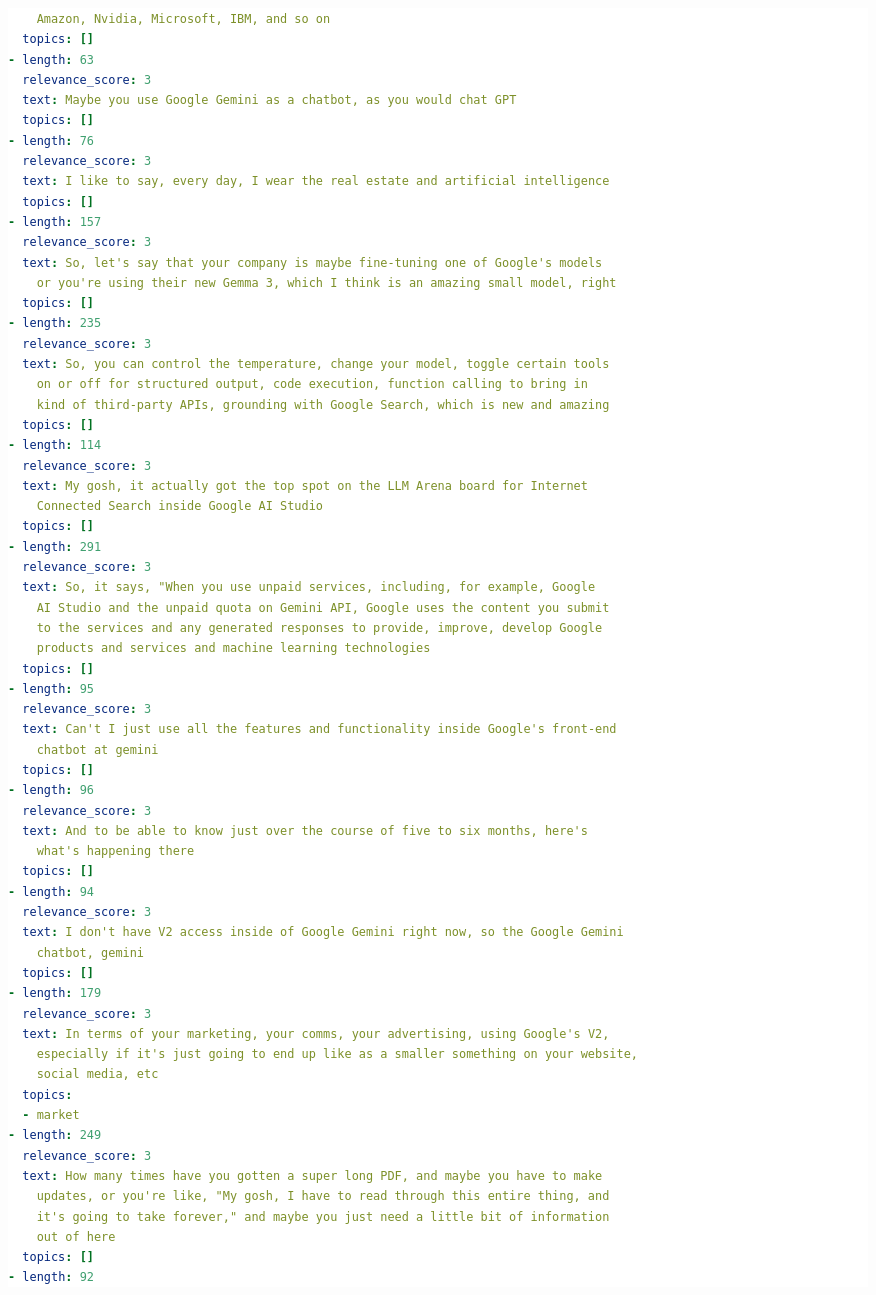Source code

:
 ```yaml
    Amazon, Nvidia, Microsoft, IBM, and so on
  topics: []
- length: 63
  relevance_score: 3
  text: Maybe you use Google Gemini as a chatbot, as you would chat GPT
  topics: []
- length: 76
  relevance_score: 3
  text: I like to say, every day, I wear the real estate and artificial intelligence
  topics: []
- length: 157
  relevance_score: 3
  text: So, let's say that your company is maybe fine-tuning one of Google's models
    or you're using their new Gemma 3, which I think is an amazing small model, right
  topics: []
- length: 235
  relevance_score: 3
  text: So, you can control the temperature, change your model, toggle certain tools
    on or off for structured output, code execution, function calling to bring in
    kind of third-party APIs, grounding with Google Search, which is new and amazing
  topics: []
- length: 114
  relevance_score: 3
  text: My gosh, it actually got the top spot on the LLM Arena board for Internet
    Connected Search inside Google AI Studio
  topics: []
- length: 291
  relevance_score: 3
  text: So, it says, "When you use unpaid services, including, for example, Google
    AI Studio and the unpaid quota on Gemini API, Google uses the content you submit
    to the services and any generated responses to provide, improve, develop Google
    products and services and machine learning technologies
  topics: []
- length: 95
  relevance_score: 3
  text: Can't I just use all the features and functionality inside Google's front-end
    chatbot at gemini
  topics: []
- length: 96
  relevance_score: 3
  text: And to be able to know just over the course of five to six months, here's
    what's happening there
  topics: []
- length: 94
  relevance_score: 3
  text: I don't have V2 access inside of Google Gemini right now, so the Google Gemini
    chatbot, gemini
  topics: []
- length: 179
  relevance_score: 3
  text: In terms of your marketing, your comms, your advertising, using Google's V2,
    especially if it's just going to end up like as a smaller something on your website,
    social media, etc
  topics:
  - market
- length: 249
  relevance_score: 3
  text: How many times have you gotten a super long PDF, and maybe you have to make
    updates, or you're like, "My gosh, I have to read through this entire thing, and
    it's going to take forever," and maybe you just need a little bit of information
    out of here
  topics: []
- length: 92
```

_PROBLEM TO WORK ON_: Would you please filter the lines above and copy every one that includes "just"?

_SOLUTION FOR THIS EXERCISE_:
  text: Can't I just use all the features and functionality inside Google's front-end
  text: And to be able to know just over the course of five to six months, here's
    especially if it's just going to end up like as a smaller something on your website,
    it's going to take forever," and maybe you just need a little bit of information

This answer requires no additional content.